The postal sector faces many challenges. More and more European citizens communicate via email or the internet. ‘E-substitution’ is the key world, which has resulted in decreasing letter volumes. At the same time, the significant automatisation process in post is replacing sorting by hand with sorting by machines, and ‘optimising’ delivery routes making post-men and -women traceable in every step he/she takes. Finally, in times of crisis, many companies save costs by reducing their advertising or other posted communications.

In the past, young people started in a postal company, learnt the business, spent their whole life in the same company with some career development, and then retired. These times are over. To be more competitive, postal companies have redefines post-men and -women as unskilled mail deliverers. For young people, this means bad paid temporary part-time jobs without career prospects or training. In particular, the lack of social security in the parcel sector makes the sector increasingly unattractive for young people. Often deliverers are self-employed and fall out of any social or working time regulation. Pay is often calculated by piece and the working time in the seconds it may take to deliver a parcel or letter. In spite of this, post-men and -women have a high degree of responsibility in their jobs, driving vehicles on public roads, delivering often highly-valued parcels, and making contact with customers.
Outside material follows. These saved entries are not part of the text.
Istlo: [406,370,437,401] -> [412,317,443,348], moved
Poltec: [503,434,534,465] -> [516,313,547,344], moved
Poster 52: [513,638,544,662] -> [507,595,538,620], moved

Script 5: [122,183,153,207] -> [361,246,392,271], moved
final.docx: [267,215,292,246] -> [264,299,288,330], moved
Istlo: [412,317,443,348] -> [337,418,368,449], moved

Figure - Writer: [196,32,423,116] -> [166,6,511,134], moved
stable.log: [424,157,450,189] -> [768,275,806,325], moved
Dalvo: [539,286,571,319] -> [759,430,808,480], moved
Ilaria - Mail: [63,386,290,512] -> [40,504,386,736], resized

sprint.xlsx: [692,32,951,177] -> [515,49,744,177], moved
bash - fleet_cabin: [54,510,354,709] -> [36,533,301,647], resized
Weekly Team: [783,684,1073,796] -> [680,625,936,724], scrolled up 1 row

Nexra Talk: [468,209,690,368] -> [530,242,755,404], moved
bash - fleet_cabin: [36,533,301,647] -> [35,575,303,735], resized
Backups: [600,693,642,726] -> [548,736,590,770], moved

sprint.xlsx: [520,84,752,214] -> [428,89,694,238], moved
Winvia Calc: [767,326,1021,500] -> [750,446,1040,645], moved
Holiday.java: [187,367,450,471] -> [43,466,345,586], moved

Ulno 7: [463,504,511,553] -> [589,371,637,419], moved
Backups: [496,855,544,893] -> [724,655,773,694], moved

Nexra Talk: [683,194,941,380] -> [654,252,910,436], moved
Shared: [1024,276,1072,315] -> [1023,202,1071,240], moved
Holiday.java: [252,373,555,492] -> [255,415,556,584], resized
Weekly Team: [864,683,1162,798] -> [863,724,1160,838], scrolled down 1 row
The back2ourfuture campaign demands quality jobs for quality service in the postal sector. We believe that young people need job prospects for the future in all sectors, including in the postal service industry. This sector has particular potential since e-commerce is booming and customers want to have their parcels delivered securely, undamaged and as quickly as possible. This presents a huge opportunity to create new high quality jobs for young people. But these jobs must come with rights and training. It is not enough to drive a small lorry and be able to read addresses; this is a highly physically demanding job that comes with a lot of stress. The parcel deliverer is often the only person that an e-commerce customer has contact with and therefore represents the company. For that reason, those wishing to take advantage of e-commerce should invest in young people and their training to give the sector more value and to boost the quality and security of e-commerce delivery.